(The data):
▼
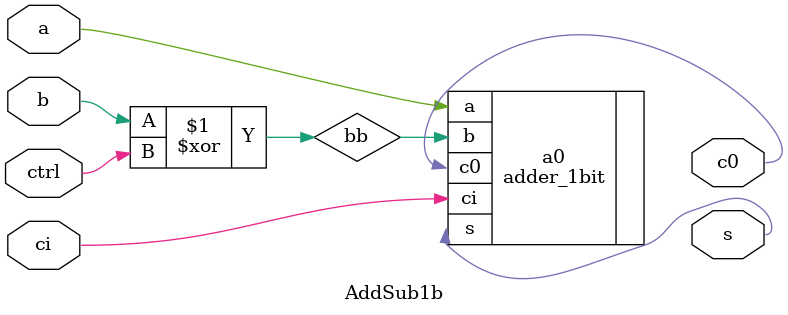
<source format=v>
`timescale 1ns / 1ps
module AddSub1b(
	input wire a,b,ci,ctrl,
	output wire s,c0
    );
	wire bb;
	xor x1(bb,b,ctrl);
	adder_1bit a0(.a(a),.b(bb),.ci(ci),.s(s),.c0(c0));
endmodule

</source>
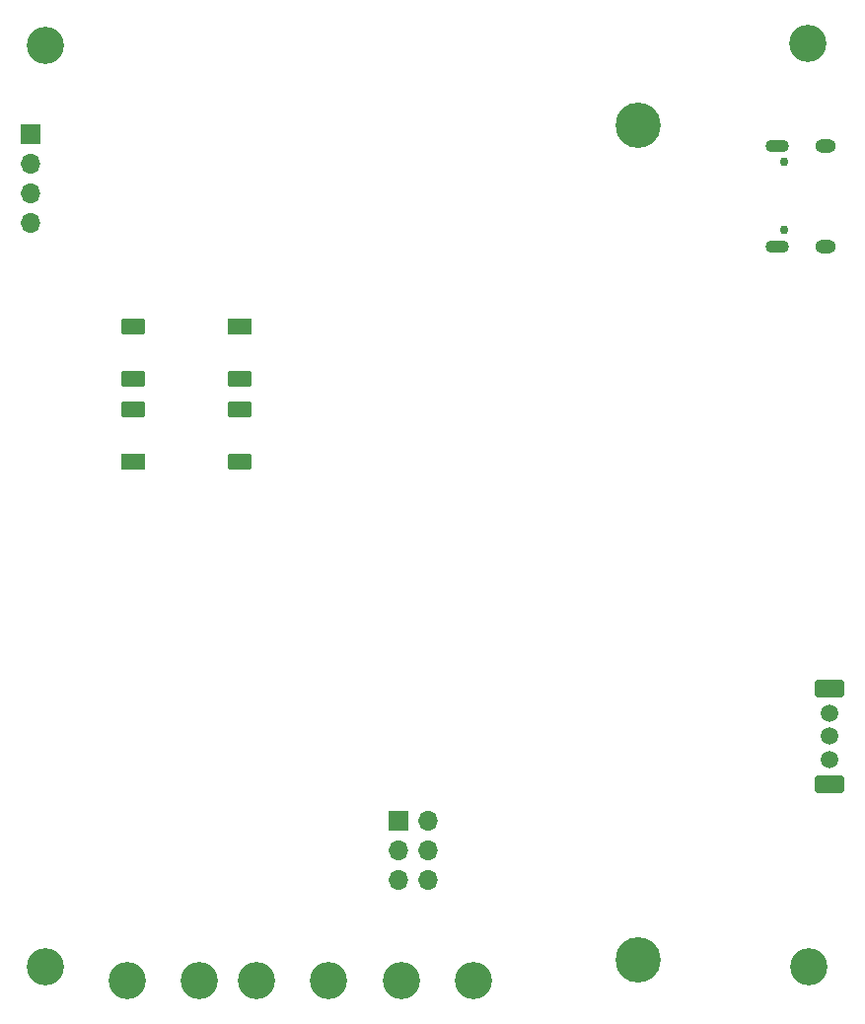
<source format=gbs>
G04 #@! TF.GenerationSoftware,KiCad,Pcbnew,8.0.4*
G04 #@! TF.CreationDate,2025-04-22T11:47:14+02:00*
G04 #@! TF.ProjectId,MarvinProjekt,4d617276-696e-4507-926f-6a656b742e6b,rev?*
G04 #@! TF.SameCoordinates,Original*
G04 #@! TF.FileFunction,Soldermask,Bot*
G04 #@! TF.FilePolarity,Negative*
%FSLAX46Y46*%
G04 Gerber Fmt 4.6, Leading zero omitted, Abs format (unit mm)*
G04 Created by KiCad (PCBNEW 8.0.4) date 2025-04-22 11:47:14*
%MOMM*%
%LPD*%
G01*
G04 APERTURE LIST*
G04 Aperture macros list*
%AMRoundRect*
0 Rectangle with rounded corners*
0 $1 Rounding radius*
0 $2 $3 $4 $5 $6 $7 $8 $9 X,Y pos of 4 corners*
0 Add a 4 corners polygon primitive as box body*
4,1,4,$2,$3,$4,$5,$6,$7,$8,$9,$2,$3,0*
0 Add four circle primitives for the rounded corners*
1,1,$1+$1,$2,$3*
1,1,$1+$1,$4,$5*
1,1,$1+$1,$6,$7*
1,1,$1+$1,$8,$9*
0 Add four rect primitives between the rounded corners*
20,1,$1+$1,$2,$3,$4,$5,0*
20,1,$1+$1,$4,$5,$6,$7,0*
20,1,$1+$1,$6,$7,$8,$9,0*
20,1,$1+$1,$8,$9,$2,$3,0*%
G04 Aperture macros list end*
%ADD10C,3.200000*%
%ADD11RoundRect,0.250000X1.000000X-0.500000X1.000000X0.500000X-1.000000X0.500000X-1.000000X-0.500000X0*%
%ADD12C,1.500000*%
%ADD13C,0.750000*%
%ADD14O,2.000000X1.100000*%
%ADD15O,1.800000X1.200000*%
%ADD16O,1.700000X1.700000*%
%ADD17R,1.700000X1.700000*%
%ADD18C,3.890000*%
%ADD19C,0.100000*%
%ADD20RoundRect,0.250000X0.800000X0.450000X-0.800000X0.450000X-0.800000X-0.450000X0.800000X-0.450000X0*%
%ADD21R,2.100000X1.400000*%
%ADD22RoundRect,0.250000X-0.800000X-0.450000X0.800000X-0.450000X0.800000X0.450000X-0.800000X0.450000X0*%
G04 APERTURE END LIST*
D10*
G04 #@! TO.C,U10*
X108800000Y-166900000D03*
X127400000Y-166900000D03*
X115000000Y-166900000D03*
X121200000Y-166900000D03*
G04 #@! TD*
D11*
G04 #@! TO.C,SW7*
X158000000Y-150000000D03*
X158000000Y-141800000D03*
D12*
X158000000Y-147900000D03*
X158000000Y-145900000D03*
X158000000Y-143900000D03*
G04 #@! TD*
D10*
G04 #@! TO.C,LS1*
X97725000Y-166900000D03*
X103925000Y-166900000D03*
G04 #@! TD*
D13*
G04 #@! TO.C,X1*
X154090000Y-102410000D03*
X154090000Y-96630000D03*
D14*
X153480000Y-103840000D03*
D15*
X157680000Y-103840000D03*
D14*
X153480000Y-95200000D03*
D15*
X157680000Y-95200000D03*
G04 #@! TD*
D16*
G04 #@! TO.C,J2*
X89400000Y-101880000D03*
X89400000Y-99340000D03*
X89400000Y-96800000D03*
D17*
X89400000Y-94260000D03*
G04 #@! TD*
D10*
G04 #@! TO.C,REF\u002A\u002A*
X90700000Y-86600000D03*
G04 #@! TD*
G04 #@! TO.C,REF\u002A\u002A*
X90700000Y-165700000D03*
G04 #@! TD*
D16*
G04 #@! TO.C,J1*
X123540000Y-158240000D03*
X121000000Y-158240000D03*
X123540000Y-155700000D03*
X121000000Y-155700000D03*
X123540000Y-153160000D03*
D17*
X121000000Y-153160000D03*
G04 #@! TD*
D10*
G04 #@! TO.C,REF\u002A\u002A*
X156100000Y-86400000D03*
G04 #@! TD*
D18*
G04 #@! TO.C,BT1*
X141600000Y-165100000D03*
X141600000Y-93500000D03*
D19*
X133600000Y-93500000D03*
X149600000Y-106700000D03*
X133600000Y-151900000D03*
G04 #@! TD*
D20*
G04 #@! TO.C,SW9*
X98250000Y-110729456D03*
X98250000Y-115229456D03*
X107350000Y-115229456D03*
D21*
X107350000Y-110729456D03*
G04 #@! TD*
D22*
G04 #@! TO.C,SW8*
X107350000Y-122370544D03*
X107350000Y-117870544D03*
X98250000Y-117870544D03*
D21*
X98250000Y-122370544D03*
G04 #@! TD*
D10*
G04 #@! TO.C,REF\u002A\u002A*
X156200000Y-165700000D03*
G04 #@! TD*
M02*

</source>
▲
▼
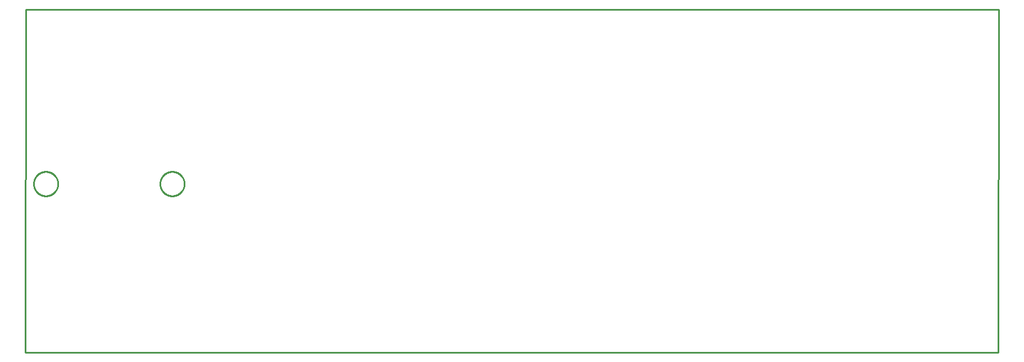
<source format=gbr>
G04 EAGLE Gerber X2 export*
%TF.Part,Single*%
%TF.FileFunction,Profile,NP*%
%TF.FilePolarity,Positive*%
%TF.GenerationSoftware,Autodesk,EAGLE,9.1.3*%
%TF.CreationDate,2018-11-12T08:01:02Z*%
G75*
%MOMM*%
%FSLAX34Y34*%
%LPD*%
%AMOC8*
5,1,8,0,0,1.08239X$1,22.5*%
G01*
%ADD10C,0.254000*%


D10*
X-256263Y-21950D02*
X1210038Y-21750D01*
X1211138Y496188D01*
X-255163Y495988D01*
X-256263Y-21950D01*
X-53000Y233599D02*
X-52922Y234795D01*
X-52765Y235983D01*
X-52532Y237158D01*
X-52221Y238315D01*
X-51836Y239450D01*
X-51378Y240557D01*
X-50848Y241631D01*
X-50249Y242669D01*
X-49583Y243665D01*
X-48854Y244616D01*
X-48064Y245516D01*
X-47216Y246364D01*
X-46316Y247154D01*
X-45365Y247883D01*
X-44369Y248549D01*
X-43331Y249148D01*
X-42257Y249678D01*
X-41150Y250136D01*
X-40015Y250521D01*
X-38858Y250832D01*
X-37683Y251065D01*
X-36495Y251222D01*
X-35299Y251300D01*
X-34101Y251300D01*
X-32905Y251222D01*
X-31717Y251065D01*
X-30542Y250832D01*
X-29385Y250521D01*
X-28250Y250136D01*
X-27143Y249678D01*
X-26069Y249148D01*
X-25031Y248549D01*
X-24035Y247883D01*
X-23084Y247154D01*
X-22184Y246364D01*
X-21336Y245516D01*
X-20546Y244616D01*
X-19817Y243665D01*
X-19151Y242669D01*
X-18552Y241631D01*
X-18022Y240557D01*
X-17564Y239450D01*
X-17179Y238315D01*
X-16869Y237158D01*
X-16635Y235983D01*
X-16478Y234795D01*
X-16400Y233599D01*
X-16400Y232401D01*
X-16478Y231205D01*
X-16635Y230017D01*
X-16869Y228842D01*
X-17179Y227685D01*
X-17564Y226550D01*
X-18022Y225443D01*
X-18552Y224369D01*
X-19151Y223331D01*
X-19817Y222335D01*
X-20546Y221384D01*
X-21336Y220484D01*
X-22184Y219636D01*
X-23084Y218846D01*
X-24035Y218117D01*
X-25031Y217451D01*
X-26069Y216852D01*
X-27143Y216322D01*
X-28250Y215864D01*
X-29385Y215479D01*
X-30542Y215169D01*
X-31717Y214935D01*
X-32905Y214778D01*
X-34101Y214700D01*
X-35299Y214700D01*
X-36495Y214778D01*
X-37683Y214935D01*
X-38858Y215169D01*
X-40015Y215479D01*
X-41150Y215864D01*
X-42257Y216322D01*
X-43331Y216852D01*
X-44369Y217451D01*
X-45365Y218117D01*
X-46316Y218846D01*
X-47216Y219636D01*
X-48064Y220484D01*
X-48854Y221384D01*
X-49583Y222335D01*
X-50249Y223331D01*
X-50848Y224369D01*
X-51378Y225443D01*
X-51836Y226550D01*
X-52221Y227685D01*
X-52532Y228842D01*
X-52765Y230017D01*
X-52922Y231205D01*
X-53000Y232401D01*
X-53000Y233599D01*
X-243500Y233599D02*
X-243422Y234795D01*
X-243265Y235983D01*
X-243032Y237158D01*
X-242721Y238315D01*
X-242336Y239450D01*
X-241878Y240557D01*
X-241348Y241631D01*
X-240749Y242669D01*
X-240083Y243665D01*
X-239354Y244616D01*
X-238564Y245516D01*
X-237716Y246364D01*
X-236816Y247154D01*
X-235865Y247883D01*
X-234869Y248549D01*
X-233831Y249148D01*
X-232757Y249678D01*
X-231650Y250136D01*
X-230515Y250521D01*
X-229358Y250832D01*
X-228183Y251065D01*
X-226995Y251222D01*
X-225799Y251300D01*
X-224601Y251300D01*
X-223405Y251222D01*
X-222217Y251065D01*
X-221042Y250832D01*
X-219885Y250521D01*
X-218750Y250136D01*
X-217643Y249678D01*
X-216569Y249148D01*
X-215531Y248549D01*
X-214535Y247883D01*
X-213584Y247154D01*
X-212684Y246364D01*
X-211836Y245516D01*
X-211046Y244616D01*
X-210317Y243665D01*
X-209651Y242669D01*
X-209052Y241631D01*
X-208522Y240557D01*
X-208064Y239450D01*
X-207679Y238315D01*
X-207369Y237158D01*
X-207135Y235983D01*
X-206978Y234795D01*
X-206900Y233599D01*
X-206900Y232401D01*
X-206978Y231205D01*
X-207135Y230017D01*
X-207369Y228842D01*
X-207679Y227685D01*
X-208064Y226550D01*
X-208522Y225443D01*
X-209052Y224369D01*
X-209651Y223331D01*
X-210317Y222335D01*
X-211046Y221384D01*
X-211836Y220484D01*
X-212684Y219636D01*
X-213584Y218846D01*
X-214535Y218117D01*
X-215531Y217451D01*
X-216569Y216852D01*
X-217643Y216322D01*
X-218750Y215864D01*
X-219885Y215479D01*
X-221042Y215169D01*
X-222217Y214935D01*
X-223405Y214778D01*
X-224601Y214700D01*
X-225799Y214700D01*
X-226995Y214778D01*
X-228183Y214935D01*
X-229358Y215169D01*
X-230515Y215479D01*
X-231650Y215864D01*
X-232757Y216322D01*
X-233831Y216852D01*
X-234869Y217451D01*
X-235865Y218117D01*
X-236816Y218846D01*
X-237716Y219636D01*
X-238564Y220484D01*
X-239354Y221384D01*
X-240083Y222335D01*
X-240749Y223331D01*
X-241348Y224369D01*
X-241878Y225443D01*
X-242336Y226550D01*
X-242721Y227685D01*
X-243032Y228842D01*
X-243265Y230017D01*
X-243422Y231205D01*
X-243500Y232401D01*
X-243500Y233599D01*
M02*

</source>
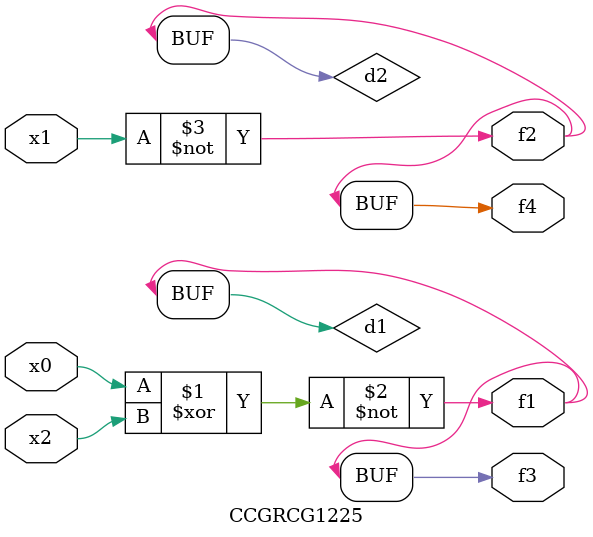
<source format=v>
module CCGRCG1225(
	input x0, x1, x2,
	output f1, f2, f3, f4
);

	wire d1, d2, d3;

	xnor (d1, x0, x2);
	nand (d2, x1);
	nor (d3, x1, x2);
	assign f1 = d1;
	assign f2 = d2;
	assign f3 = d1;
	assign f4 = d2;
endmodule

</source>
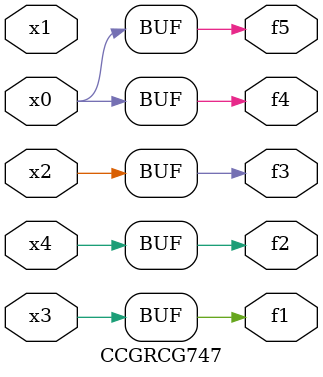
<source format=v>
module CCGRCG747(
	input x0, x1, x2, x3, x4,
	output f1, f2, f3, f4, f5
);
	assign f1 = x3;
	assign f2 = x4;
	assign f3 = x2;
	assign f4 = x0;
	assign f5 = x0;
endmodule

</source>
▲
▼
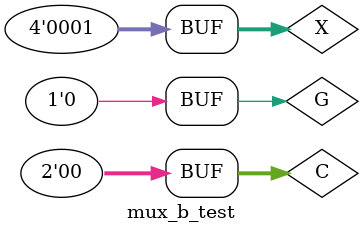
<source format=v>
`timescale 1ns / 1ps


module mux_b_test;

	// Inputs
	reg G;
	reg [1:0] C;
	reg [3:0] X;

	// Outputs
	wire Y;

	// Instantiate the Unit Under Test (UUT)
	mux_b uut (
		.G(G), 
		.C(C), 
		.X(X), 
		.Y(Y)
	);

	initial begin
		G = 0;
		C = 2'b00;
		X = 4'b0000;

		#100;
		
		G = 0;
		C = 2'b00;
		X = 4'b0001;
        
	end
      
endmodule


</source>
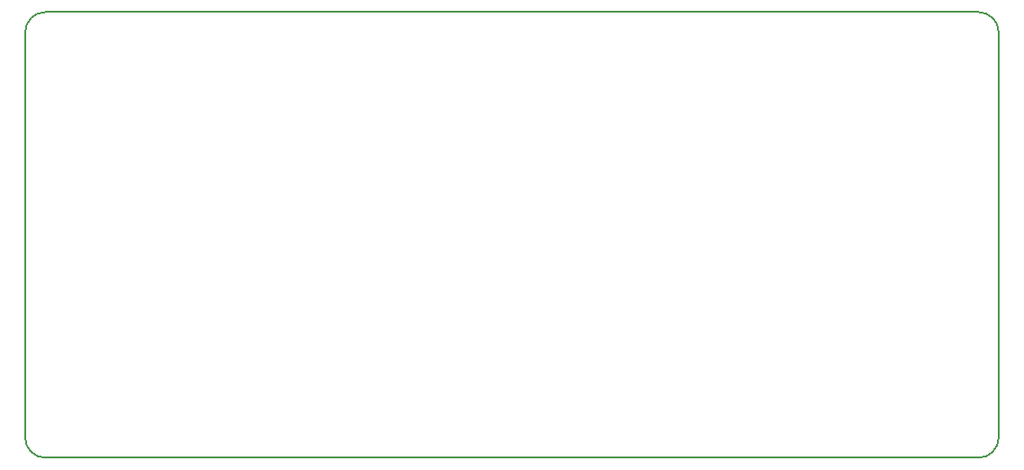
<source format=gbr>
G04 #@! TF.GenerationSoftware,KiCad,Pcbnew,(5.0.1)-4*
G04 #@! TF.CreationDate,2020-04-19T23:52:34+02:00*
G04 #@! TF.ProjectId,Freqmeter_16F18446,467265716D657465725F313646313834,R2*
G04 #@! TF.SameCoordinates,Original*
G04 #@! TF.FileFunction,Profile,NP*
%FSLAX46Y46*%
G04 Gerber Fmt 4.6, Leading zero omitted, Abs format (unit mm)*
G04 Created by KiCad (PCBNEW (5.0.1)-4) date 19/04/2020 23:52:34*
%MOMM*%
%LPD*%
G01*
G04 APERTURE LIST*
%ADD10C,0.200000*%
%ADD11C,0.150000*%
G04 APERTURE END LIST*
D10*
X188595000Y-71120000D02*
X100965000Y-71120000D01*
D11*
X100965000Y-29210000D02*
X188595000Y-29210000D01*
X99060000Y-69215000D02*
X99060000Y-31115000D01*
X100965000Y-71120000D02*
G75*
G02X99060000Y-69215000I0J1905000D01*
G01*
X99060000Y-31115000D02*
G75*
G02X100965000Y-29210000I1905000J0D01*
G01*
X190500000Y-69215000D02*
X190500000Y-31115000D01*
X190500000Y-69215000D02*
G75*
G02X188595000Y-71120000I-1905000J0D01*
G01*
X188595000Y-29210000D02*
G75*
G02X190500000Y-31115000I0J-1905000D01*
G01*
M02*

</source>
▲
(What is expected): Using the data above, repeat exactly the lines that begin at the line with "X-50249Y223331D01*" and end at the line with "X-221042Y215169D01*", both ends included.

(Solution):
X-50249Y223331D01*
X-50848Y224369D01*
X-51378Y225443D01*
X-51836Y226550D01*
X-52221Y227685D01*
X-52532Y228842D01*
X-52765Y230017D01*
X-52922Y231205D01*
X-53000Y232401D01*
X-53000Y233599D01*
X-243500Y233599D02*
X-243422Y234795D01*
X-243265Y235983D01*
X-243032Y237158D01*
X-242721Y238315D01*
X-242336Y239450D01*
X-241878Y240557D01*
X-241348Y241631D01*
X-240749Y242669D01*
X-240083Y243665D01*
X-239354Y244616D01*
X-238564Y245516D01*
X-237716Y246364D01*
X-236816Y247154D01*
X-235865Y247883D01*
X-234869Y248549D01*
X-233831Y249148D01*
X-232757Y249678D01*
X-231650Y250136D01*
X-230515Y250521D01*
X-229358Y250832D01*
X-228183Y251065D01*
X-226995Y251222D01*
X-225799Y251300D01*
X-224601Y251300D01*
X-223405Y251222D01*
X-222217Y251065D01*
X-221042Y250832D01*
X-219885Y250521D01*
X-218750Y250136D01*
X-217643Y249678D01*
X-216569Y249148D01*
X-215531Y248549D01*
X-214535Y247883D01*
X-213584Y247154D01*
X-212684Y246364D01*
X-211836Y245516D01*
X-211046Y244616D01*
X-210317Y243665D01*
X-209651Y242669D01*
X-209052Y241631D01*
X-208522Y240557D01*
X-208064Y239450D01*
X-207679Y238315D01*
X-207369Y237158D01*
X-207135Y235983D01*
X-206978Y234795D01*
X-206900Y233599D01*
X-206900Y232401D01*
X-206978Y231205D01*
X-207135Y230017D01*
X-207369Y228842D01*
X-207679Y227685D01*
X-208064Y226550D01*
X-208522Y225443D01*
X-209052Y224369D01*
X-209651Y223331D01*
X-210317Y222335D01*
X-211046Y221384D01*
X-211836Y220484D01*
X-212684Y219636D01*
X-213584Y218846D01*
X-214535Y218117D01*
X-215531Y217451D01*
X-216569Y216852D01*
X-217643Y216322D01*
X-218750Y215864D01*
X-219885Y215479D01*
X-221042Y215169D01*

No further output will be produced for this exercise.